米Hewlett Packard Enterprise(HPE)は5月17日(現地時間)、米スーパーコンピュータ企業のCrayを買収することで合意したと発表した。買収総額は約13億ドルで、取引は2020年度第1四半期(11〜1月期)に完了の見込み。
Crayは1972年創業のワシントン州シアトルに拠点を置き、世界に約1300人の従業員を擁する上場企業。スーパーコンピュータの性能ランキング「TOP500」の常連で、2018年11月では同社のシステムが5位、6位、9位にランクインしている。直近四半期の売上高は前年同期比16%増の4億5600万ドルだった。
3月には米Intelと共同でエクサスケール(1秒間に100京回の計算が可能なこと)のスーパーコンピュータ「Aurora」を開発すると発表している。
HPEは、エクサスケールはHPCの中で成長している分野であり、今後5年間で40億ドルを超える機会があると予想している。

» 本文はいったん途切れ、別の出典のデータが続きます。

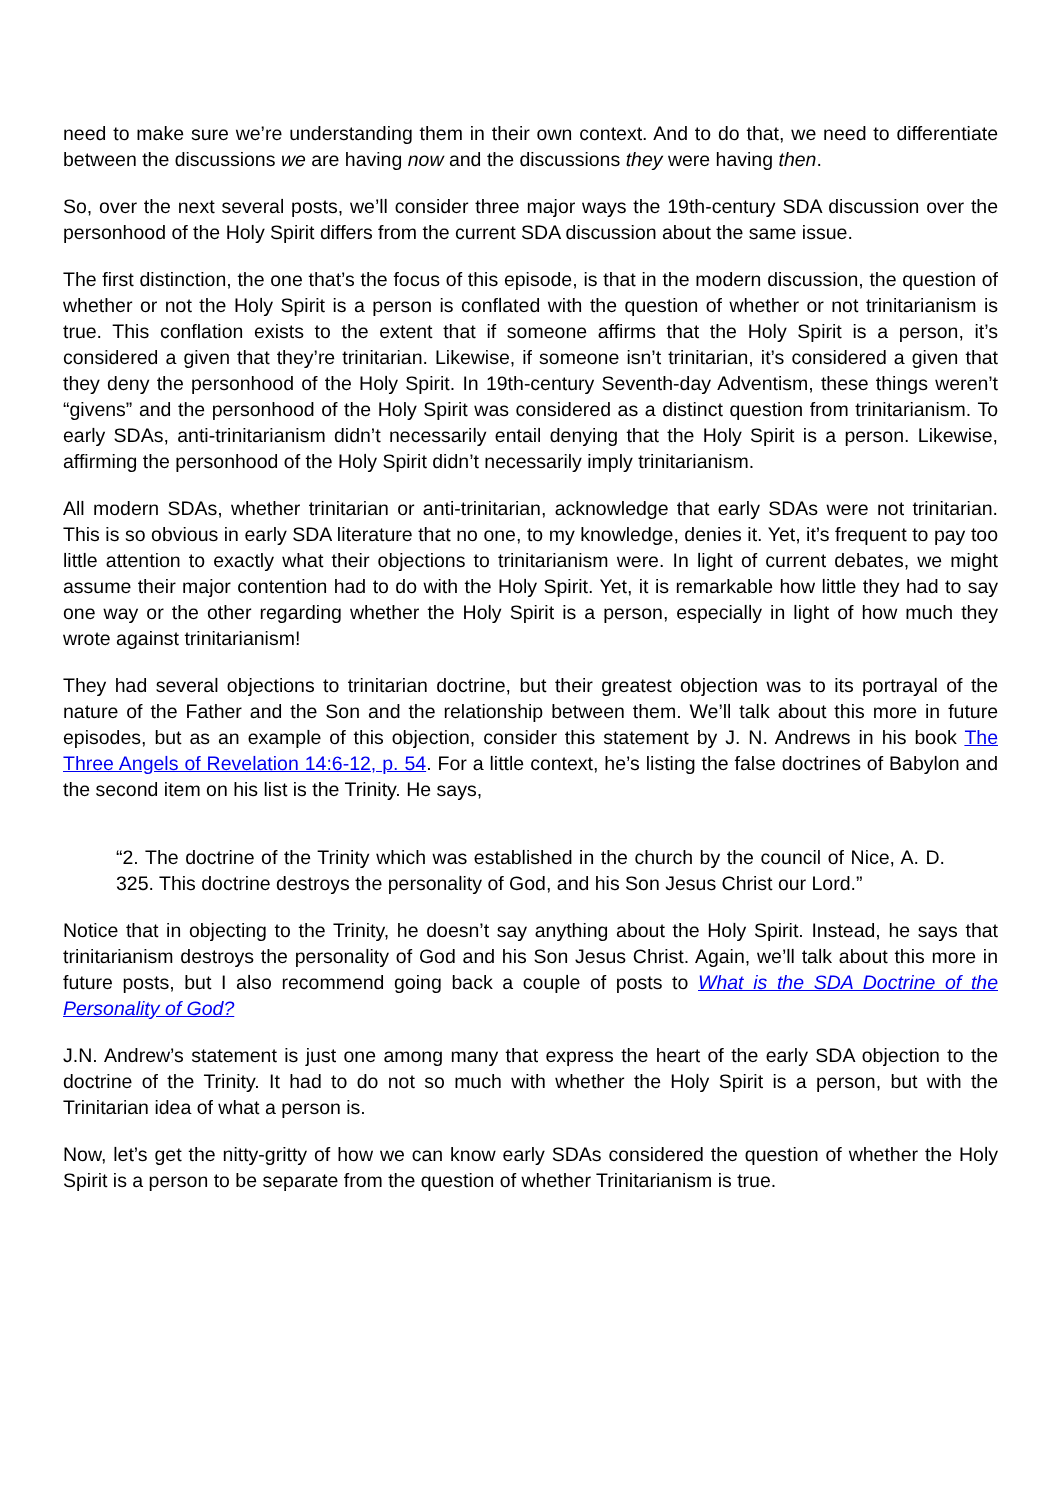need to make sure we’re understanding them in their own context. And to do that, we need to differentiate between the discussions we are having now and the discussions they were having then.
So, over the next several posts, we’ll consider three major ways the 19th-century SDA discussion over the personhood of the Holy Spirit differs from the current SDA discussion about the same issue.
The first distinction, the one that’s the focus of this episode, is that in the modern discussion, the question of whether or not the Holy Spirit is a person is conflated with the question of whether or not trinitarianism is true. This conflation exists to the extent that if someone affirms that the Holy Spirit is a person, it’s considered a given that they’re trinitarian. Likewise, if someone isn’t trinitarian, it’s considered a given that they deny the personhood of the Holy Spirit. In 19th-century Seventh-day Adventism, these things weren’t “givens” and the personhood of the Holy Spirit was considered as a distinct question from trinitarianism. To early SDAs, anti-trinitarianism didn’t necessarily entail denying that the Holy Spirit is a person. Likewise, affirming the personhood of the Holy Spirit didn’t necessarily imply trinitarianism.
All modern SDAs, whether trinitarian or anti-trinitarian, acknowledge that early SDAs were not trinitarian. This is so obvious in early SDA literature that no one, to my knowledge, denies it. Yet, it’s frequent to pay too little attention to exactly what their objections to trinitarianism were. In light of current debates, we might assume their major contention had to do with the Holy Spirit. Yet, it is remarkable how little they had to say one way or the other regarding whether the Holy Spirit is a person, especially in light of how much they wrote against trinitarianism!
They had several objections to trinitarian doctrine, but their greatest objection was to its portrayal of the nature of the Father and the Son and the relationship between them. We’ll talk about this more in future episodes, but as an example of this objection, consider this statement by J. N. Andrews in his book The Three Angels of Revelation 14:6-12, p. 54. For a little context, he’s listing the false doctrines of Babylon and the second item on his list is the Trinity. He says,
“2. The doctrine of the Trinity which was established in the church by the council of Nice, A. D. 325. This doctrine destroys the personality of God, and his Son Jesus Christ our Lord.”
Notice that in objecting to the Trinity, he doesn’t say anything about the Holy Spirit. Instead, he says that trinitarianism destroys the personality of God and his Son Jesus Christ. Again, we’ll talk about this more in future posts, but I also recommend going back a couple of posts to What is the SDA Doctrine of the Personality of God?
J.N. Andrew’s statement is just one among many that express the heart of the early SDA objection to the doctrine of the Trinity. It had to do not so much with whether the Holy Spirit is a person, but with the Trinitarian idea of what a person is.
Now, let’s get the nitty-gritty of how we can know early SDAs considered the question of whether the Holy Spirit is a person to be separate from the question of whether Trinitarianism is true.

HPEが注力するハイパフォーマンスコンピューティング(HPC)でCrayの技術を活用することで、エクサスケール時代のHPC市場をリードしていくという。
HPEのアントニオ・ネリCEOは発表文で「Crayはスーパーコンピューティングにおける世界的なテクノロジーリーダーであり、イノベーションに対するHPEの取り組みを共有している。我々の世界レベルのチームと技術を組み合わせることによって、次世代のHPCを推進し、人々の生活や仕事のやり方を進める上で重要な役割を果たす機会を得る」と語った。